「最後の旅を一緒にしてくれる人を探しています」
若年性アルツハイマーの診断を受け、余命2年を宣告された26歳の青年・エミル。彼がインターネットの掲示板で人生最期の旅の同行者を募集したところ、ジョアンヌと名乗る小柄な若い女性が現れます。自身の過去を何も語ろうとしないジョアンヌ。2人はキャンピングカーに乗り込み、ピレネー山脈へ向けて出発します。雄大な自然と、限られた時間の中で「命」を見つめる感動のロードノベルです。
上下巻・計832ページの大長編ですが、長さを感じさせない爽やかな筆致と、山本知子氏による瑞々しい翻訳が特徴です。むしろ「もっと2人と旅をしていたかった」という声が多数寄せられました。著者のメリッサ・ダ・コスタ氏はインタビューの中で、「現実の人間関係は、時間をかけ、沈黙の中で相手を観察する中で築かれるものです。エミルとジョアンヌの関係に真実味を持たせるためには、その過程を丁寧に描写する必要がありました」と語ります。

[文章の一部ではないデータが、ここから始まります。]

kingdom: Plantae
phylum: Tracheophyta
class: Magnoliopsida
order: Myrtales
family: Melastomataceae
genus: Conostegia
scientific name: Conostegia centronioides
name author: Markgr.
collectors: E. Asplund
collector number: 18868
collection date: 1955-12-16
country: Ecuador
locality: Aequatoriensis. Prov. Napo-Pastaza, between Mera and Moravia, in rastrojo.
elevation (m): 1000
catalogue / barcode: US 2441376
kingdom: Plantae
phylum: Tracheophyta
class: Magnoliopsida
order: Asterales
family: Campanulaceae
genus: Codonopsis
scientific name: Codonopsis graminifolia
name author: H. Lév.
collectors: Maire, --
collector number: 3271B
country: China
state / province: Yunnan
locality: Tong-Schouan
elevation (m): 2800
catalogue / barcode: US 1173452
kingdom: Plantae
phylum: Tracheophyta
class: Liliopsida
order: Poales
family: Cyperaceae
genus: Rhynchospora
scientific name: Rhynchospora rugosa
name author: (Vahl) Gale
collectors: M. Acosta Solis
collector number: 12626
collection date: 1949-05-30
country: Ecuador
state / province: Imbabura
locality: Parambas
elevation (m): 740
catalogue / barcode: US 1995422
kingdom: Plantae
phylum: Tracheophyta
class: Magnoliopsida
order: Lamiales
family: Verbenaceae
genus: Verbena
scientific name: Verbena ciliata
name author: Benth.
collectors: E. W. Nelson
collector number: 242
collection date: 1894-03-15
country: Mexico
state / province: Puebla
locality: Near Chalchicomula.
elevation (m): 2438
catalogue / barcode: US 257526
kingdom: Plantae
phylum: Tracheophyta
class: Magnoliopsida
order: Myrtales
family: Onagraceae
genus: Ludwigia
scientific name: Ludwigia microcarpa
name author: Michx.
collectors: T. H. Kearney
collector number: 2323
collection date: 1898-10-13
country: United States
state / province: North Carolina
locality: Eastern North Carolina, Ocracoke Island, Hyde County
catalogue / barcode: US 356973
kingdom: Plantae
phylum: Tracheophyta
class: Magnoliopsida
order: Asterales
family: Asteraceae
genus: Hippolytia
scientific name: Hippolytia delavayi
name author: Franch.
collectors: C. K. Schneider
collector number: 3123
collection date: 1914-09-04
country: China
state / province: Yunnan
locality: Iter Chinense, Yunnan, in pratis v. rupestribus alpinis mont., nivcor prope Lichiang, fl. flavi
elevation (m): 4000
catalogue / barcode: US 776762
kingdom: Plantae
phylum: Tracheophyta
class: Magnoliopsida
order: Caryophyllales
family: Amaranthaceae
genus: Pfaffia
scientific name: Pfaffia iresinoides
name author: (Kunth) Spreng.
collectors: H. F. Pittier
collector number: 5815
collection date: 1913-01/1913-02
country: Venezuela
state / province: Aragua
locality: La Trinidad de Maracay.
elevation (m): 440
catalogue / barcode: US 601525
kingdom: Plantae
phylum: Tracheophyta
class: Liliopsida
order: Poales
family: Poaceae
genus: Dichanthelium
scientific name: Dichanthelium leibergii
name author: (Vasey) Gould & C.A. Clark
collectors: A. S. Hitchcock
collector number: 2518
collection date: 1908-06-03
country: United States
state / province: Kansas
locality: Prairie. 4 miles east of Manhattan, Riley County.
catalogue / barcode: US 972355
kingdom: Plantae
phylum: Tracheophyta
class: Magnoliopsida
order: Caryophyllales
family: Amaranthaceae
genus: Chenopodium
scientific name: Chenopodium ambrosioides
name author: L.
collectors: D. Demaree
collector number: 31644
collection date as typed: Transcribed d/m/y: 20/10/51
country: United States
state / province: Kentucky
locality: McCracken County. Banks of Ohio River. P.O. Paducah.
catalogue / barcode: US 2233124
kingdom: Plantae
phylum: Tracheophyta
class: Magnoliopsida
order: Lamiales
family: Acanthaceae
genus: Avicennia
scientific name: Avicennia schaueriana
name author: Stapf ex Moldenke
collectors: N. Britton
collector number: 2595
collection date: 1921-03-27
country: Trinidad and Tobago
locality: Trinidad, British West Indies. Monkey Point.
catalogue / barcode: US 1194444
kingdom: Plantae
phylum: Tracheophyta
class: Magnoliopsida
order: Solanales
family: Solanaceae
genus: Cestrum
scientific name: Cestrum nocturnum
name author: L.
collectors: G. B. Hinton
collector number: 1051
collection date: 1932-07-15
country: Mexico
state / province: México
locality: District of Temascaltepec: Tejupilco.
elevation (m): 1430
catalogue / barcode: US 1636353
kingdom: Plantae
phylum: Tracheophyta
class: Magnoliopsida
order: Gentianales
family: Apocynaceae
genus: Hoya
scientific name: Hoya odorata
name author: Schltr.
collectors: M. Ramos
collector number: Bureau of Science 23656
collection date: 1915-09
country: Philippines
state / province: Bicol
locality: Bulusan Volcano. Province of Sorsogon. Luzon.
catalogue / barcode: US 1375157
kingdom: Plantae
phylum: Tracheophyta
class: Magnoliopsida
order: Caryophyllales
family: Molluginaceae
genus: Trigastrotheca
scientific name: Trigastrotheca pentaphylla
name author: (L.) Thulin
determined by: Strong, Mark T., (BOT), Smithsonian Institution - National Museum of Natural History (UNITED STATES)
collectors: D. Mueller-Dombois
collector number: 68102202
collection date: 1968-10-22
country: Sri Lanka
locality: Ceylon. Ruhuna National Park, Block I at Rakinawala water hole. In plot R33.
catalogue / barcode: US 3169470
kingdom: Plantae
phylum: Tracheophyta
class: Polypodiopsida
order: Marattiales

いまや彼女はフランスを代表するベストセラー作家の1人です。2019年に本書でデビューを飾り、瞬く間にミリオンセラーを記録。立て続けに小説を出版し、2023年と2024年には「フランスで最も売れた作家」となりました。彼女が小説で一貫して取り組んでいるのは「再構築」というテーマ。邦訳第2作となる『立ち上がる時(上・下巻)』(2026年4月22日刊行予定)でも、その徹底した心理描写が光ります。
メリッサ氏の今後の活躍に、ぜひご注目ください。